Volunteers have been working around the clock this month to build a home for wounded Army medic Sgt. Jeff Guerin, 25, a Marcellus native who was blinded and suffered severe leg injuries in 2004 in a roadside bombing in Afghanistan.
An organization called Homes for Our Troops is building a home adapted for his disabilities on a 1.2-acre vacant lot at 2725 Abounding Way.
Hundreds of volunteers and workers from Pigliavento Builders, the company donating its services as general contractor, have been working so well that the project is way ahead of schedule. Within two weeks of breaking ground on July 30, the home's foundation and roofing were complete. It took volunteers two 14-hour days to frame the building. And putting up the siding which builders anticipated would be a three-day job only took a few hours Friday because of a dozen skilled volunteers onsite.

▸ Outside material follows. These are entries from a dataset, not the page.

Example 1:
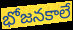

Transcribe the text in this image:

భోజనకాలే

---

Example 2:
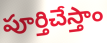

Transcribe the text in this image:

పూర్తిచేస్తాం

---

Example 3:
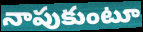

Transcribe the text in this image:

నాపుకుంటూ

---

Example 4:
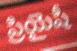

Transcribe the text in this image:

ప్రియైషీ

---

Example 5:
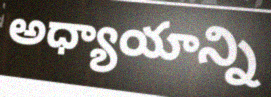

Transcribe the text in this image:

అధ్యాయాన్ని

When finished, the three-bedroom, two-bath home will have an open floor plan, said contractor Jack Scalice of Pigliavento Builders. The one-story ranch home was designed with hallways and doorways wide enough to accommodate a wheelchair, an elevator to ride to the basement, a roll-in shower, voice-activated heating and alarm systems, motion-activated faucets and an enclosed aquatherapy pool.
Usually it takes Scalice three to four months to build a house from the ground up. He plans to complete Guerin's house in two a record for Homes for Our Troops.

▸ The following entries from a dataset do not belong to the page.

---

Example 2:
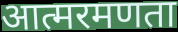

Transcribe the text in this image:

आत्मरमणता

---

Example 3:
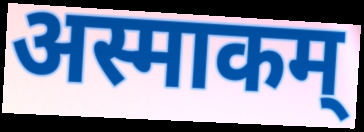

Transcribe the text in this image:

अस्माकम्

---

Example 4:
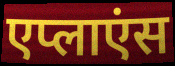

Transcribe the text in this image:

एप्लाएंस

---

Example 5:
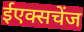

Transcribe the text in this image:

Their hope to hand Guerin the keys in October will be helped by a building brigade scheduled to take place from 8 a.m. to 2 p.m. today.
"A lot of them are leaving here to go to work," said Scalice's wife, Lisa, of the unpaid helpers. "At dark, we have people still working. It's unbelievable."

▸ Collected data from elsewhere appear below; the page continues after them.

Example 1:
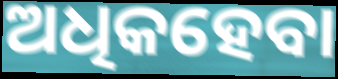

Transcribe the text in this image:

ଅଧିକହେବା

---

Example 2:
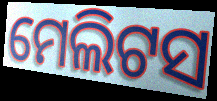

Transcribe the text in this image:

ମେଲିଟସ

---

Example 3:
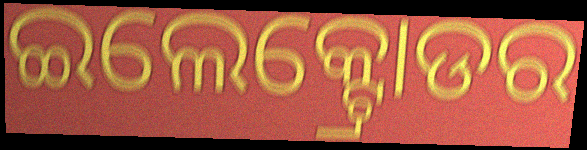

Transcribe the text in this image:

Jack Scalice said he didn't think twice when he got the call from Homes for Our Troops.
"I didn't even question it," he said. "It was something I'd love to do. And everybody's really been pitching in. I've been very impressed."
Guerin's mother, local realtor Colleen Guerin, has been at the site most days with Scalice's wife, Lisa, to help feed the volunteers and offer support. She said the entire experience has been overwhelming, noting that she was reduced to tears watching Sheetrock being loaded into the house. "It feels like a dream," she said. "Since he was injured, this whole thing has been a fog. This is part of the fog, but it's a good part.
"There's the little angels, all in jeans with hammers," she continued.
Jeff Guerin is living with his parents, about a mile from the work site. He can only stand on his leg for about an hour a day, which he spreads out in 10-minute intervals to promote bone growth that he hopes will keep doctors from amputating his left leg. At points in his treatment, he has had to take a cocktail of more than 15 pills a day to stem the pain.
"He will get so much of his independence back," Colleen Guerin said of the house. "There's no words to describe what this will do for him."
The generosity of Central New Yorkers won't just help Guerin. Homes for Our Troops pays for the projects by soliciting corporations and the public for donations of construction services, goods and money. Because of the outpouring of local support, what they don't have to pay for in Marcellus can be used to help others.
"It means there's more money for the next soldier, that they can tell another one, 'Yes,' " Colleen Guerin said. "This is helping so many other people.
"It's extreme all right," she continued. "How could this even be possible?"
Homes for Our Troops has completed 29 homes "from Massachusetts to California and Michigan to Texas," said project manager Brian Reed, a semi-retired builder from Massachusetts. There are 26 more projects in the works.
"He's a good kid, with a great disposition," Reed said of Jeff Guerin. "It's a real joy to build a house for him."